Racha com o MDB Nacional
No início dos anos 90, com a morte de Ulysses Guimarães, havia expectativa de que Simon pudesse herdar o comando das tradições democráticas do velho MDB, liderando um projeto nacional e, quem sabe, concorrendo à Presidência da República. Antes do falecimento de Ulysses, em outubro de 1992, o MDB já havia perdido quadros como Mario Covas e Fernando Henrique Cardoso, fundadores do PSDB ainda em 1988.
O caminho até parecia aberto para Simon, mas a legenda foi tomada por oligarquias e grupos de interesses regionais. O partido deixou de ter projeto de nação e candidato ao Palácio do Planalto. O único foco era dominar o Congresso, sobretudo o Senado, para fazer barganha e abocanhar generosas fatias do poder. Simon passou mais de duas décadas sendo marginalizado pelo comando nacional do PMDB.
– Ele sempre teve vontade de ser presidente do Senado. Mas, pelas posições que tomava e pelo combate à corrupção, jamais o deixaram ser. Dentro do seu próprio partido, nunca conseguiu apoio para presidir o Senado ou ser candidato a presidente – avalia Bona Garcia.
O ex-senador e ex-prefeito José Fogaça diz que “a corrente política que Simon representava dentro do PMDB não tinha vez, era sempre jogada ao porão”.
Cizânia no âmbito estadual
O isolamento de Simon na seara nacional foi combustível da maior cizânia do MDB gaúcho sob o seu comando. Grupos de dissidência contra a direção nacional se formaram no final dos anos 1990, liderados por nomes como o ex-governador Antônio Britto. Mas havia ingrediente extra: Britto e Simon entraram em atrito por conta da hegemonia no comando estadual da sigla.

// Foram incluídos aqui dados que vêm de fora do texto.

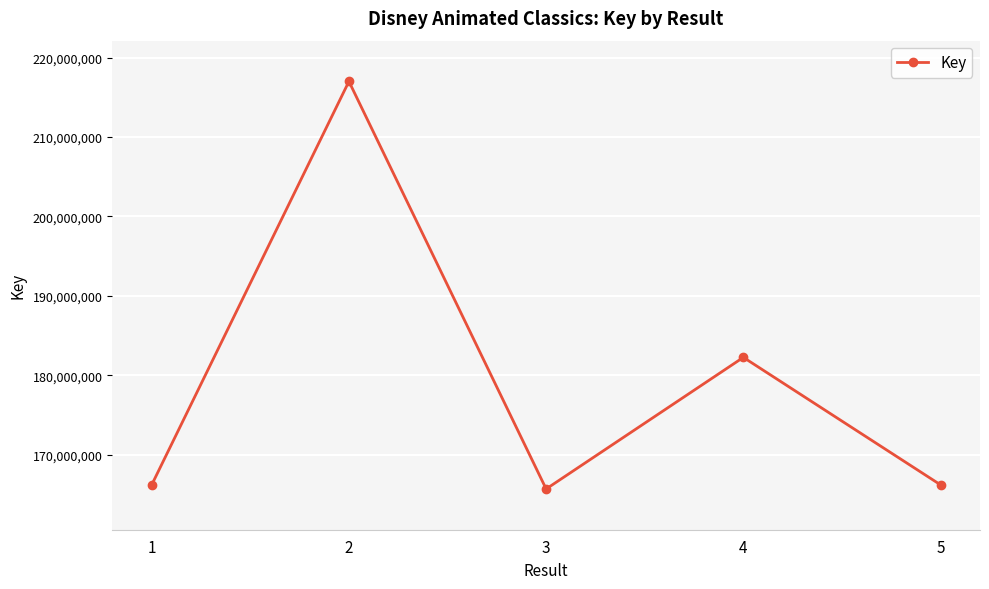

The value at 3 is 165667063. True or false?

True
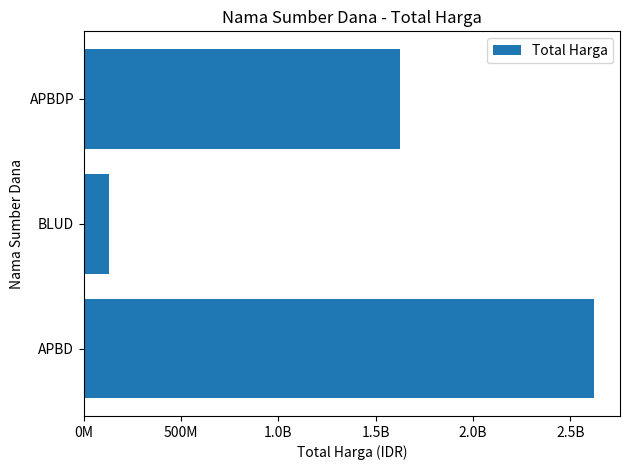

Does the chart contain any negative values?

No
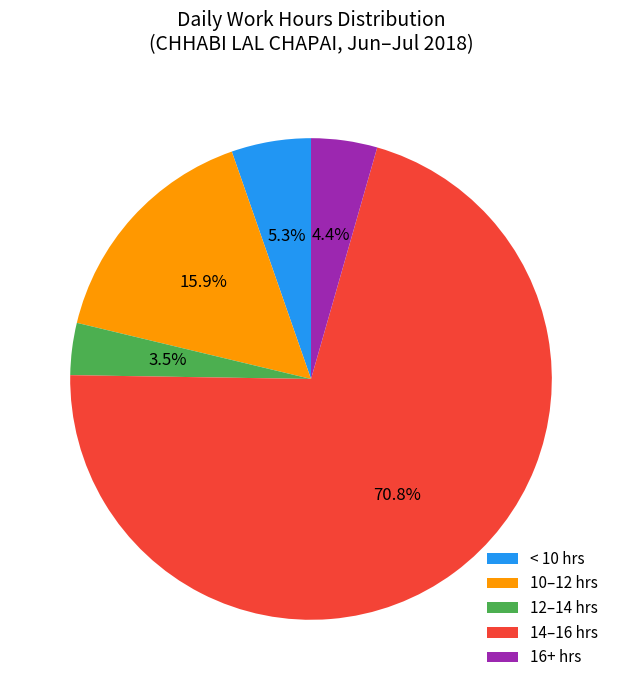

How many slices are in this pie chart?

5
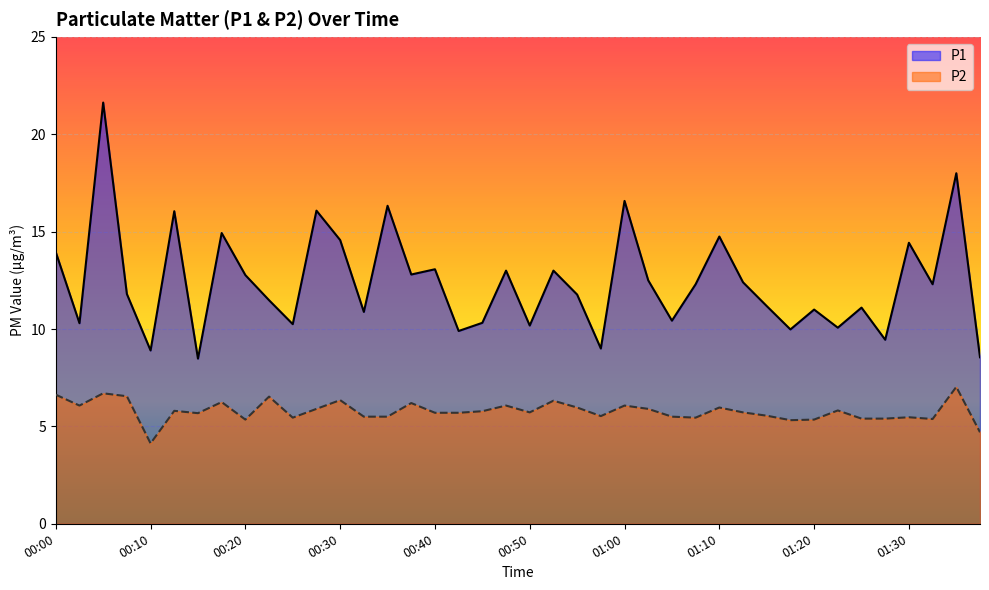

What position from the right is 01:35?

2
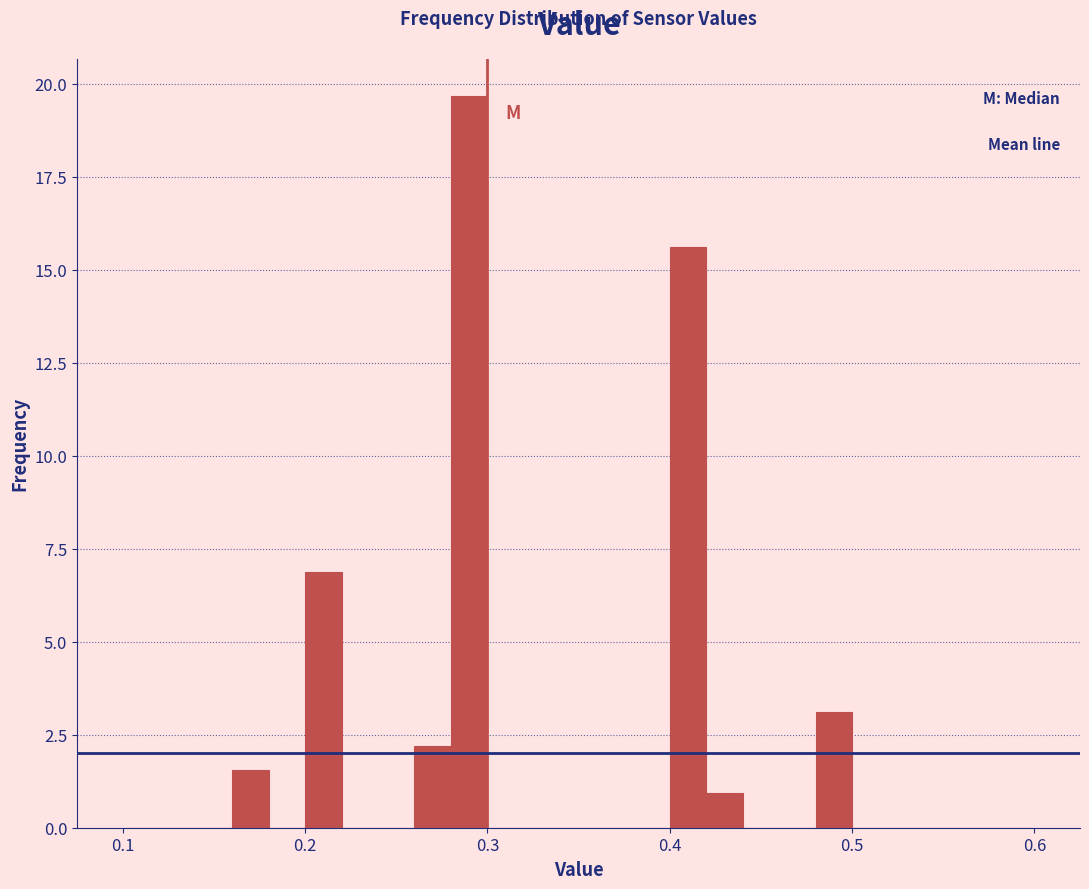

Around what value on the x-axis is the tallest bar? Give the approximate position of its centre, as read against the axis.

0.29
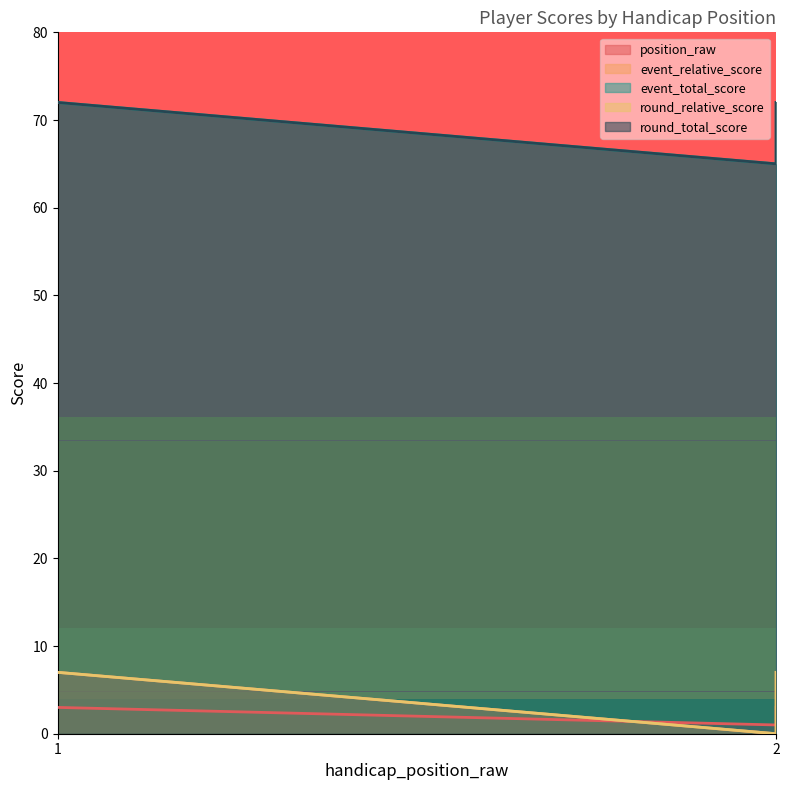

What is the value of the position_raw point at the 1st from the left?

3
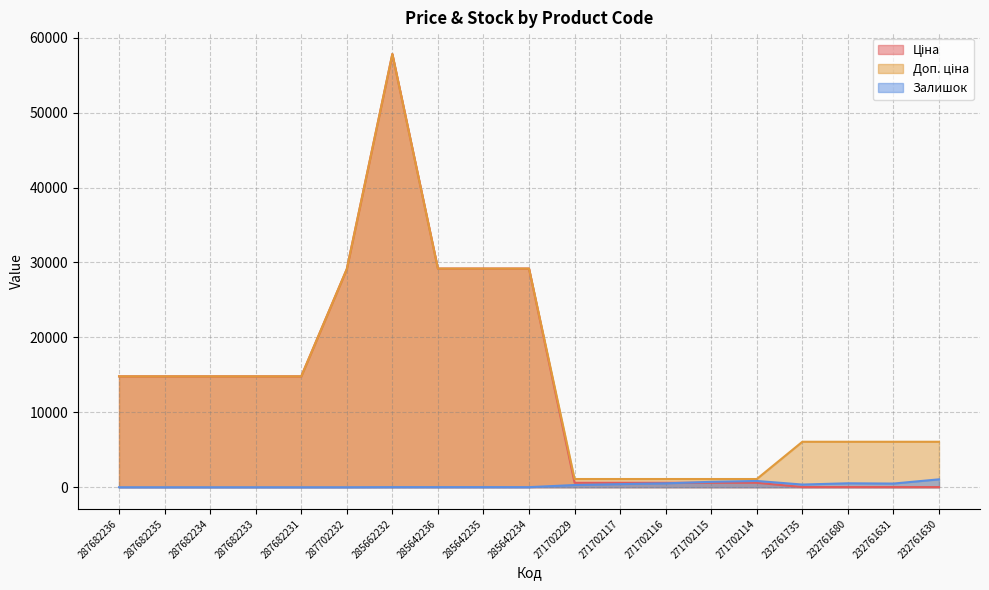

Which series has the widest spread of values?

Ціна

Nas eleições partidárias de 2001, Paulo Odone era o candidato de Britto. E Schirmer havia sido escalado por Simon para tentar frear o ímpeto de dissidentes e acalmar os ânimos. O ex-ministro Eliseu Padilha, fiel ao MDB nacional, apoiou Schirmer. O candidato de Simon ganhou, causando debandada do PMDB rumo ao PPS, liderada por Britto.
— Aquele foi o pior momento da liderança dele (Simon). No dia da eleição, colocaram uma publicidade na capa dos jornais. Dizia: ‘sou PMDB, voto Schirmer. Assinado: Pedro Simon’. Então,Odone não era PMDB? Isso me marcou para o resto da vida, foi horrível aquela rasteira. Simon jura que não teve participação naquilo. Acho que tinha o comando do Padilha. Olhando hoje, todos deveríamos ter feito esforço de unidade, mas as coisas não são como a gente quer – lamenta Odone, que nunca mais regressou ao MDB .
Apesar disso, o partido viria a ganhar a eleição ao Palácio Piratini em 2002 com Germano Rigotto, em campanha “paz e amor” que fez jus à cartilha de Simon.
Costuras políticas
Durante os governos do PT, Pedro Simon manteve a moderação: buscava conversar e costurar políticas com adversários, sem abrir mão da crítica e da independência, mantendo o discurso anticorrupção como ponta de lança. No período, foi um dos principais defensores da lei da Ficha Limpa.
Em 2010, Dilma Rousseff foi a primeira mulher eleita presidente, tendo como vice Michel Temer, cacique do MDB. Simon, outra vez, contrariou a direção nacional, rejeitou a dobradinha Dilma-Temer, e se aproximou de Marina Silva, a quem apoiou nas eleições de 2010 e 2014. O senador ainda ajudou Marina a coletar assinaturas para a criação da Rede. Uma amizade entre eles se formou, a despeito de raízes distintas.